Hükümetin kaynakları yanlış kullandığını, bütün bu yanlış uygulamaların dar gelirli insanlara yük olduğunu ifade eden Türeli; “Sunuşunuzda "Dezenflasyon sürecinde büyüme kısa vadede geçici olarak yavaşlayabilir, büyüme ve dezenflasyon arasında orta vadede ters yönlü bir ilişki yok." dediniz. “Orta vade”den ne anladığınızı çok anlamış değilim çünkü OVP'ye baktığım zaman bunu göremiyorum. Yani bugün ortada olan açık ve net olarak şudur: Bu OVP ve buna dayalı olarak çıkan bütçe, dezenflasyona, yanlış politikalarla yükselttiğiniz enflasyonun yeniden aşağı indirilmesine odaklanmış. Hedef enflasyona göre ücret, maaş artışları, asgari ücret, asgari ücretin belirlenme esasları dar gelirli kesim üzerindeki zaten var olan bu yükün daha da artacağı anlamına geliyor. Büyüme hızı yavaşlıyor, ekonomide büyüme yapısının aşındığı bir süreçle karşı karşıyayız. Türkiye, iki buçuk yıl uygulanan yanlış politikalar ve iki buçuk yıl da bunu düzeltmek, tekrar 2021 Eylül seviyesine getirmek için yaklaşık beş yıl kaybetmiştir, beş yıl kaynakları yanlış kullanmıştır.
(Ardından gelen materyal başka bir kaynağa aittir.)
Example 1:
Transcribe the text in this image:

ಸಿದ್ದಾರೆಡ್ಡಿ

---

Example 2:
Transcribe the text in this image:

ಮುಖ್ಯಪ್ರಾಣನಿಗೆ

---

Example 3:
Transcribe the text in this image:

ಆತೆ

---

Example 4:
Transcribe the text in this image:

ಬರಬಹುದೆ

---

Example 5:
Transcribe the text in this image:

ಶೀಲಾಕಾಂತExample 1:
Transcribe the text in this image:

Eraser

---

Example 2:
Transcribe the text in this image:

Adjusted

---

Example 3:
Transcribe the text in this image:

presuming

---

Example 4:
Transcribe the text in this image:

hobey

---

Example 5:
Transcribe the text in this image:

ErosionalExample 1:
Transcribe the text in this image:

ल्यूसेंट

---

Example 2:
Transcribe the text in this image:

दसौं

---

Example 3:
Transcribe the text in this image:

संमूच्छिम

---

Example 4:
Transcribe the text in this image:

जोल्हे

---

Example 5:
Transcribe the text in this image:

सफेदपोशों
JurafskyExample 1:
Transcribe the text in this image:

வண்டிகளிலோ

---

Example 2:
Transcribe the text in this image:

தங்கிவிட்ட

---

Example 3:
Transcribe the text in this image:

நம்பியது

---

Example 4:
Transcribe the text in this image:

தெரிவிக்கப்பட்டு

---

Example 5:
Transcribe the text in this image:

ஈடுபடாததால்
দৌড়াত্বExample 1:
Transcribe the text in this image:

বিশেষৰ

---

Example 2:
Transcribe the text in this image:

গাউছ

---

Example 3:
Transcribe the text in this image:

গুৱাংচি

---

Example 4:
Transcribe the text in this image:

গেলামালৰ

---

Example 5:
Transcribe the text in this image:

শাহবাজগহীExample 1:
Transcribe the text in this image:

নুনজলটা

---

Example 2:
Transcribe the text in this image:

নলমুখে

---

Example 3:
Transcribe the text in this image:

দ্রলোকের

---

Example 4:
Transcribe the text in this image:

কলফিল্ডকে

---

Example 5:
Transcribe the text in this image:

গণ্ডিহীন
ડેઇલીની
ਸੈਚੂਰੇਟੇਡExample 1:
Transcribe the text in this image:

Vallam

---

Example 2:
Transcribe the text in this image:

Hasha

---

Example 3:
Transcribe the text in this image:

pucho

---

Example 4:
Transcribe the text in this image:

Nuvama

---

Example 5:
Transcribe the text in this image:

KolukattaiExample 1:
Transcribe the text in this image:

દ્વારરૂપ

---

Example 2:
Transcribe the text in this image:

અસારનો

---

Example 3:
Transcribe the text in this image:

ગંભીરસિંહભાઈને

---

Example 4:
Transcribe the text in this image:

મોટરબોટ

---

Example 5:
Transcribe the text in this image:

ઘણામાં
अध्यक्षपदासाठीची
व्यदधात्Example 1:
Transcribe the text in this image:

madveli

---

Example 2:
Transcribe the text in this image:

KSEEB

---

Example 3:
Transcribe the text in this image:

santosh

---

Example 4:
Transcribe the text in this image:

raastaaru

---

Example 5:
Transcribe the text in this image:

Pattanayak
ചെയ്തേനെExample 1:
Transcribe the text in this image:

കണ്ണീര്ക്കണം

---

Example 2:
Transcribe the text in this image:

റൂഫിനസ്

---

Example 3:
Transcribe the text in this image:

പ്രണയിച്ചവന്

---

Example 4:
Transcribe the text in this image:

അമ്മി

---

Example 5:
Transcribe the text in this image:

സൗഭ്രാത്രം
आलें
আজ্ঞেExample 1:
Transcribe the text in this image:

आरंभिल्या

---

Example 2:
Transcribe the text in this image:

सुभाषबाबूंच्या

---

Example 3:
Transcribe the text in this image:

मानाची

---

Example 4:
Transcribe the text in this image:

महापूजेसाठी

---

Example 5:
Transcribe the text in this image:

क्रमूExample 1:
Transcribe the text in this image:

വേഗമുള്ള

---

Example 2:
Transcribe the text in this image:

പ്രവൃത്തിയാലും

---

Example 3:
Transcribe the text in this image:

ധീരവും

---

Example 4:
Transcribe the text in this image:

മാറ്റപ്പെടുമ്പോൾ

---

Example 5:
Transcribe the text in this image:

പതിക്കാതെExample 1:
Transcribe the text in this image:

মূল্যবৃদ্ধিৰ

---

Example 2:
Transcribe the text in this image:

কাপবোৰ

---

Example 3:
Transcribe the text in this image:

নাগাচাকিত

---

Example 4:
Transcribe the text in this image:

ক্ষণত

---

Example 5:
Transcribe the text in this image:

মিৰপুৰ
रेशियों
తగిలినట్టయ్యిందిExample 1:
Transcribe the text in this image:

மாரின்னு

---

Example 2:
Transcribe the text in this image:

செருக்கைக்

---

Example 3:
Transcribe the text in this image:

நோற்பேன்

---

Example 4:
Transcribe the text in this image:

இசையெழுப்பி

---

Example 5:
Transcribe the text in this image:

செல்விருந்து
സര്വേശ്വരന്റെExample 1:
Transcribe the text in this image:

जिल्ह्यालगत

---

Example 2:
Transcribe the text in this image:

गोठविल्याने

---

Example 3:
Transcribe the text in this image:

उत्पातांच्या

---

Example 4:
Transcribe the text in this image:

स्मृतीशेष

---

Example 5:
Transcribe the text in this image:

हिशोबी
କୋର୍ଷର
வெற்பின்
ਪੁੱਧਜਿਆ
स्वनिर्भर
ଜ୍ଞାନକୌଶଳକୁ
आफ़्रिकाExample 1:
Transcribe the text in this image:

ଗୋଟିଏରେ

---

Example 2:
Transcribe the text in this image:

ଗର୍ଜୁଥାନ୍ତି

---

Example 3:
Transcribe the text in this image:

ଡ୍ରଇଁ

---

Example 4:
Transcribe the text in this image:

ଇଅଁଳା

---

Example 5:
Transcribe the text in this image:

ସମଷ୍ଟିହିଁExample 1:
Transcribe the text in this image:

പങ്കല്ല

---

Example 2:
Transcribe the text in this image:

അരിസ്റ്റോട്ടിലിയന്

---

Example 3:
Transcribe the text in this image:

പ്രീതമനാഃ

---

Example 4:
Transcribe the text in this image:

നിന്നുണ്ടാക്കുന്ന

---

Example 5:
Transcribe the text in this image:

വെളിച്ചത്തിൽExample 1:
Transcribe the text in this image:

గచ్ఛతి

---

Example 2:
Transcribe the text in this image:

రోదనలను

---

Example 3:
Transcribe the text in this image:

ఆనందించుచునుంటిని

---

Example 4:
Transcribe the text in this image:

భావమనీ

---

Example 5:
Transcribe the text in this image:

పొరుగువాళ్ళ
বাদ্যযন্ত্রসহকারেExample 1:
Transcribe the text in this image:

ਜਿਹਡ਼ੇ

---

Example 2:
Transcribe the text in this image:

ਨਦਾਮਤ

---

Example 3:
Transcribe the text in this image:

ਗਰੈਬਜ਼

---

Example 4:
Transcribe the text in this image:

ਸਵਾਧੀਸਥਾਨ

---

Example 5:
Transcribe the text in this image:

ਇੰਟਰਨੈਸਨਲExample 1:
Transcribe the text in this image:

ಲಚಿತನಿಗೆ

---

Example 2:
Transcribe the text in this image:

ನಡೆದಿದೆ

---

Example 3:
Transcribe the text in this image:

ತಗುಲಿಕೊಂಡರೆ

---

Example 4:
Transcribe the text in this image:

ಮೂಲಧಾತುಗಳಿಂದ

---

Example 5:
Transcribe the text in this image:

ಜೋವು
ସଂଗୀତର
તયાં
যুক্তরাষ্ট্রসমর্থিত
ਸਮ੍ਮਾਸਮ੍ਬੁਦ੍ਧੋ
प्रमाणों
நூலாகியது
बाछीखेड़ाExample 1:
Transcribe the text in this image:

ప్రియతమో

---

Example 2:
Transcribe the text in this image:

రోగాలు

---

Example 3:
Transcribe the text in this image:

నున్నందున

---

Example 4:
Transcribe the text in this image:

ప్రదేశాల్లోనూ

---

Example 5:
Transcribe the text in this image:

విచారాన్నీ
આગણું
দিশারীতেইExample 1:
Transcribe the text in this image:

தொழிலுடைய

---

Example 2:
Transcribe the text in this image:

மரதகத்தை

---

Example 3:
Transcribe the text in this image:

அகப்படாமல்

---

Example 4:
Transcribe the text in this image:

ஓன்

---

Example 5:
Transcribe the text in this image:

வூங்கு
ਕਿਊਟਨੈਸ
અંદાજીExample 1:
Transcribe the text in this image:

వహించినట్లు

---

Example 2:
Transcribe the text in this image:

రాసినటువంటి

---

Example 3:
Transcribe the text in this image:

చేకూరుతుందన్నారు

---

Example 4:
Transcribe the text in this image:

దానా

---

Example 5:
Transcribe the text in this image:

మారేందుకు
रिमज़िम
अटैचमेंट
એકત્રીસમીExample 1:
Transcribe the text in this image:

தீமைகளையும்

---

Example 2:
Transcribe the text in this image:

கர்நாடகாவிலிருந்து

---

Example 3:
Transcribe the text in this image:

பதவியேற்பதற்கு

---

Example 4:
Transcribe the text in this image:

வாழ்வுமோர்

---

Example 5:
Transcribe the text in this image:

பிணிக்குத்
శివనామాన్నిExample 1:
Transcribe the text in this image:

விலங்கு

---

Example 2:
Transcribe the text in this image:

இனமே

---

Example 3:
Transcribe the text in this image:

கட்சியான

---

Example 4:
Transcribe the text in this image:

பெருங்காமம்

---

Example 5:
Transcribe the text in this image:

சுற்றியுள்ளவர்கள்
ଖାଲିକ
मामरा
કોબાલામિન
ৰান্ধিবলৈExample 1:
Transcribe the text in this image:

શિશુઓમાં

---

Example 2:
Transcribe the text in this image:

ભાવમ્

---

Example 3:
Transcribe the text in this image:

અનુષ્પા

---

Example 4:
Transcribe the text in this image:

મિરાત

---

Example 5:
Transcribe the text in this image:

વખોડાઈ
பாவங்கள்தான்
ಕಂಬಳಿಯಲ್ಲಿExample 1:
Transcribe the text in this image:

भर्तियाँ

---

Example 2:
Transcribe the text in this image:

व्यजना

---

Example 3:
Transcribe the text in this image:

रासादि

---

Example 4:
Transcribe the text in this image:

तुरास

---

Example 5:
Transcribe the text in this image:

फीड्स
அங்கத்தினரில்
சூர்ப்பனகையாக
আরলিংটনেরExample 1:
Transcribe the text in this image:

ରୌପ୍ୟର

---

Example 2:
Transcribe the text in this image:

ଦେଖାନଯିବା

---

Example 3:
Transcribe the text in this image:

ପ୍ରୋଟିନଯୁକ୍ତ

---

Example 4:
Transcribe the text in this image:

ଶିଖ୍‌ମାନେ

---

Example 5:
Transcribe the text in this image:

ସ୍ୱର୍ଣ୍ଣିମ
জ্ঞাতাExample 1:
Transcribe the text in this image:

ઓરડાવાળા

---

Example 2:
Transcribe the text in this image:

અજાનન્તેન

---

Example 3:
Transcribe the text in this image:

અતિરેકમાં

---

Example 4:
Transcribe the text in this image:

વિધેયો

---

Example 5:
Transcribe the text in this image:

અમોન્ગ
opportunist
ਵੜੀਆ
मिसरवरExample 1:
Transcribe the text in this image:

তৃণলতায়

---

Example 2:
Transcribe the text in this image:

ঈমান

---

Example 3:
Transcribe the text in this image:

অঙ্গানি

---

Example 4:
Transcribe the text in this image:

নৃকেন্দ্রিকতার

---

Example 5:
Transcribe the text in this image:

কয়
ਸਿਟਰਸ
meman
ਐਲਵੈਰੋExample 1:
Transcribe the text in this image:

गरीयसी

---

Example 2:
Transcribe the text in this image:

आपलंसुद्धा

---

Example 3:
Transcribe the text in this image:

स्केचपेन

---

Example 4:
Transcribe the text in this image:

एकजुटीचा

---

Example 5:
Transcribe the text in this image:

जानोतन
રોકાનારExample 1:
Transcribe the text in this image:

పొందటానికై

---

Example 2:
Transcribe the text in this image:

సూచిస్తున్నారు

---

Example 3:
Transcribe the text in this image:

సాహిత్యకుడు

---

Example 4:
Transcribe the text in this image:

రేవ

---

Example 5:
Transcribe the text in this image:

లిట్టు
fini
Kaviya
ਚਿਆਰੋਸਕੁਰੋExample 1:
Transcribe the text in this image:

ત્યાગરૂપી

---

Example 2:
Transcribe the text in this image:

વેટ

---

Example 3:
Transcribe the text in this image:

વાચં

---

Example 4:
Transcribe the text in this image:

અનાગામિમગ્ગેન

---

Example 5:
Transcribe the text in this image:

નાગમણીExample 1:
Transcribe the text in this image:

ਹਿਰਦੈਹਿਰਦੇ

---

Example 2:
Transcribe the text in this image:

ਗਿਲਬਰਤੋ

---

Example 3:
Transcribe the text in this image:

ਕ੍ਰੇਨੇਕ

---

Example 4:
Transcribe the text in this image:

Türkiye'nin kalkınmaya odaklanacak, yatırımları artıracak, tarımı yeniden Türkiye'de var edecek, eğitimde, sağlıkta yaşanan ciddi sorunları çözebilecek bir perspektifi, bir kaynak kullanımı olabilecekken ne yazık ki bunların hepsi heba edilmiştir.” detaylarını aktardı.
BU BÜTÇE KİMİN BÜTÇESİDİR?
Türeli, sözlerini bitirirken bütçenin halkın bütçesi olmadığını vurgulayarak “ Bu bütçe bu ülkede yaşayan milyonlarca dar gelirlinin bütçesi değildir. Bu bütçe, geçtiğimiz günlerde İzmir'de hayatını kaybeden 5 çocuğumuzun bütçesi değildir. Bu bütçe, çöpten yiyecek toplayan insanların bütçesi değildir. Bu ülkede eşitsizlikler, adaletsizliklerle karşılaşan, hâlâ taşeron çalışma ilişkisinin devam ettiği insanların bütçesi değildir. Kademeli emeklilik bekleyenlerin, çıraklık staj mağdurlarının bütçesi değildir. Ülkeyi yönetmek, doğru politikalar uygulamak ve bunları adaletle uygulamakla mümkündür.” değerlendirmesini yaptı.